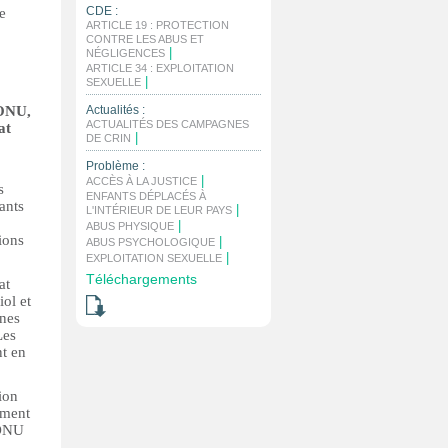
CDE :
e
ARTICLE 19 : PROTECTION
CONTRE LES ABUS ET
|
NÉGLIGENCES
ARTICLE 34 : EXPLOITATION
|
SEXUELLE
’ONU,
Actualités :
ACTUALITÉS DES CAMPAGNES
at
|
DE CRIN
Problème :
|
ACCÈS À LA JUSTICE
s
ENFANTS DÉPLACÉS À
ants
|
L'INTÉRIEUR DE LEUR PAYS
|
ABUS PHYSIQUE
ions
|
ABUS PSYCHOLOGIQUE
|
EXPLOITATION SEXUELLE
Téléchargements
at
ol et
nnes
Les
nt en
ion
ement
’ONU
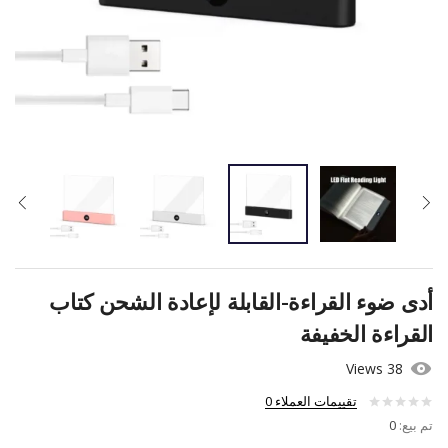
أدى ضوء القراءة-القابلة لإعادة الشحن كتاب
القراءة الخفيفة
38 Views
تقييمات العملاء
0
تم بيع:
0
━━━
* _Prompt_
Go through the material and copy each line that contains "ABUS".

* _The completed task_
CONTRE LES ABUS ET
ABUS PHYSIQUE
ABUS PSYCHOLOGIQUE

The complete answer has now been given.